I’ve finished this book. Apparently, I was wrong. Although Meillet had more or less the same idea as Parry – namely that the formulaic character of the Homeric diction revealed they are the product of a tradition of oral poetry – independently of Parry, before Parry went to Paris, Parry also had the idea before he came to Paris and had presented it in embryonic form in a master’s thesis at the University of California. And, of course, Parry worked out his idea with great rigor in his doctoral thesis at the Sorbonne. It seems that it was Meillet who planted in Parry the idea of going to Yugoslavia to study a still living tradition of oral heroic poetry.
I thought this book did a good job of explaining the development of Parry’s ideas with only very slight recourse to Greek (which the author doesn’t seem to know), in Romanized form. I found the chapters on Parry’s experiences in Yugoslavia engrossing; somewhat less so his narrative of Parry’s youth and personal life, and, in particular, his apparently somewhat distant relationship with his wife. But in all, there doesn’t seem to be much to tell about Parry personally, and he remains somewhat distant and enigmatic.
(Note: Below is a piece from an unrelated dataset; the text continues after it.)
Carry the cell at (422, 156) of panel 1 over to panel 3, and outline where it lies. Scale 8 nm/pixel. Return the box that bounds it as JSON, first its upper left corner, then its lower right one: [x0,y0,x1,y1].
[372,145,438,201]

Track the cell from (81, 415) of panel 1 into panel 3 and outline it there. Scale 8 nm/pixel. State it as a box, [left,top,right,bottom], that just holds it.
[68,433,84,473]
Interesting to me personally was what the author had to say about Parry’s experiences at Harvard, and his wife’s very different experiences there: thirty years after Parry’s death in 1935, as an undergraduate I knew or took courses with some of the people associated with Parry in his age cohort of younger scholars, who in my day were eminences.
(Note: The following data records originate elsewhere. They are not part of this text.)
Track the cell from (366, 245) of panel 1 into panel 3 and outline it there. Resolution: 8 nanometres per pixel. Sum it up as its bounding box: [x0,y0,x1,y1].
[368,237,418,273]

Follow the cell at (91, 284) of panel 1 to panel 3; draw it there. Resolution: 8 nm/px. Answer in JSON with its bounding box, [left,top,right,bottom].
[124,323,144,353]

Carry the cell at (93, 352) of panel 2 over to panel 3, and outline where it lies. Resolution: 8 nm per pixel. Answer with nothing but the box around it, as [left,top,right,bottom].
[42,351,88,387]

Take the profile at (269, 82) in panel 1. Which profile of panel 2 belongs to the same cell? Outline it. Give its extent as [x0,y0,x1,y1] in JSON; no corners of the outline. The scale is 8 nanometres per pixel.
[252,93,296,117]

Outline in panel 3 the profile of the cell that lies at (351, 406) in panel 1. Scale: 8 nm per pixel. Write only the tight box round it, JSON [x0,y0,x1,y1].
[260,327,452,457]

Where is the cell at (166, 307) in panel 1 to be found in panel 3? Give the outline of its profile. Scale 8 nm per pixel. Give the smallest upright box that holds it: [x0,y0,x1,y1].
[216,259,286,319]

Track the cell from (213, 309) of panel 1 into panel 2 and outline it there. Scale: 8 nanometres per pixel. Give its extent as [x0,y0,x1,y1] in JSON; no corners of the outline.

As for Parry’s untimely death by a gunshot wound under mysterious circumstances – officially listed as an accident – the author discounts rumors of suicide, but seriously entertains the possibility that he was shot by his wife in a fit of rage. Apparently, their daughter believed so, and maybe their son Adam, too. This is sure to provoke controversy.
The book concludes with a section on how Albert Lord, who was Parry’s assistant in Yugoslavia and took over after his death as the custodian of the materials collected there, promoted the study of oral traditions as an academic discipline. The author emphasizes, however, that Parry’s focus was always on Homer, and acknowledges that Parry’s work, while conclusively demonstrating that the Homeric poems are the product of a tradition of oral poetry composed in performance, doesn’t answer the unresolvable questions of how, where, why and by whose agency the poems came into existence and were reduced to writing. Tied up with these questions and also unresolved, is the question of “originality” – the extent to which a single individual might have shaped either or both of the Homeric poems.